-- DATA FOR THE TASK --

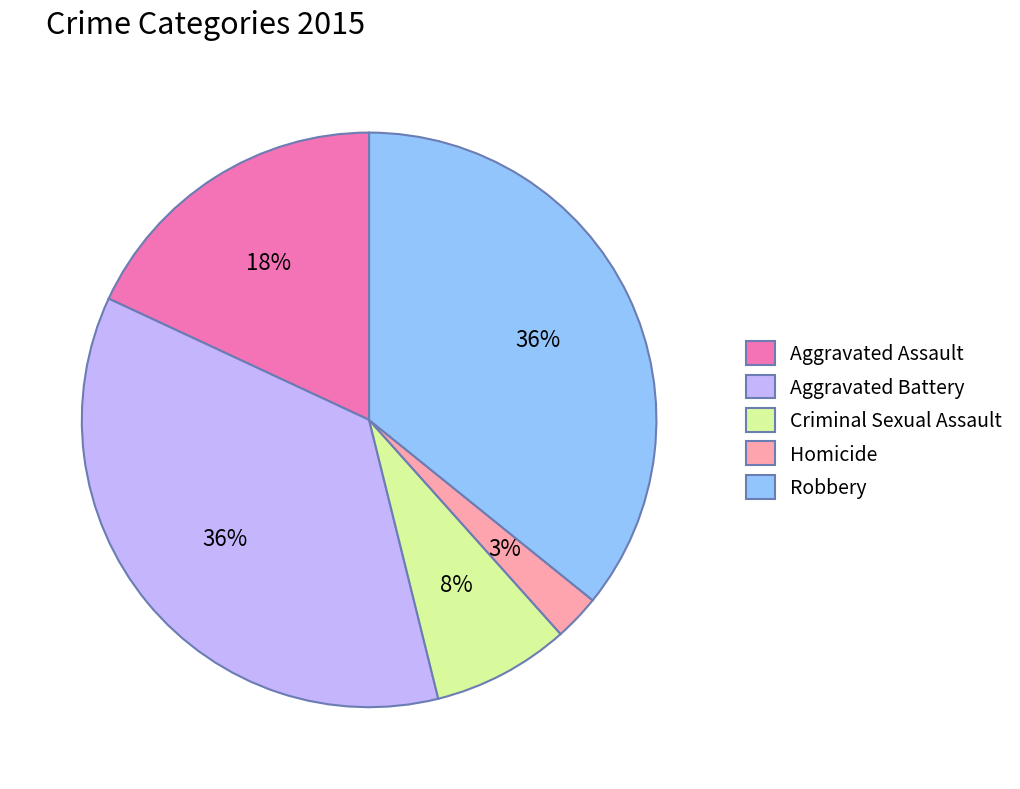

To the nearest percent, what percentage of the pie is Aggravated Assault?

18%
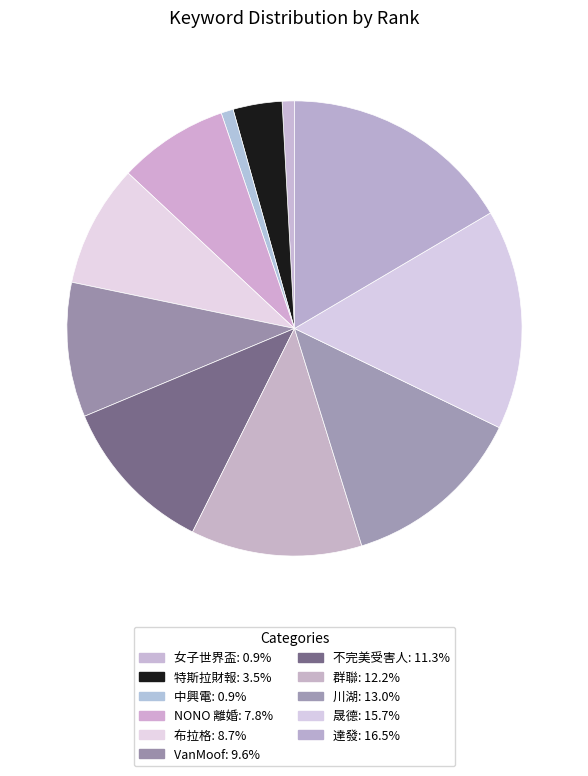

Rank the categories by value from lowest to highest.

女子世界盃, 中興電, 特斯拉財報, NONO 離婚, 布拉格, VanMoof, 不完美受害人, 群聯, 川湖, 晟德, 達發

...

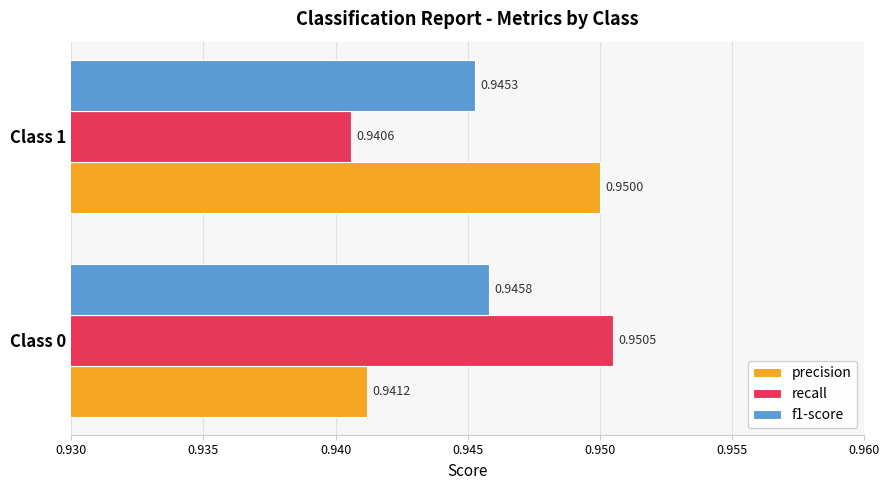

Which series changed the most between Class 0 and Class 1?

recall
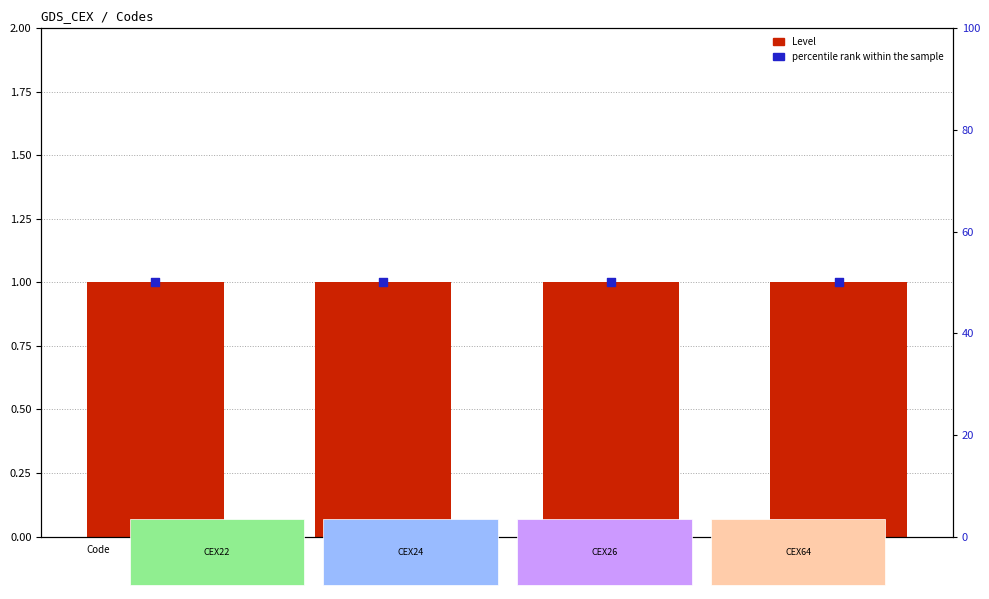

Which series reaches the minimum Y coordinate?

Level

-- TASK BRIEF --
Write out the lines between the line containing "To the nearest" and the line containing "Rank the categories", both included, leaving out the pictures.

-- WRITTEN SOLUTION --
To the nearest percent, what percentage of the pie is Aggravated Assault?

18%

Rank the categories by value from lowest to highest.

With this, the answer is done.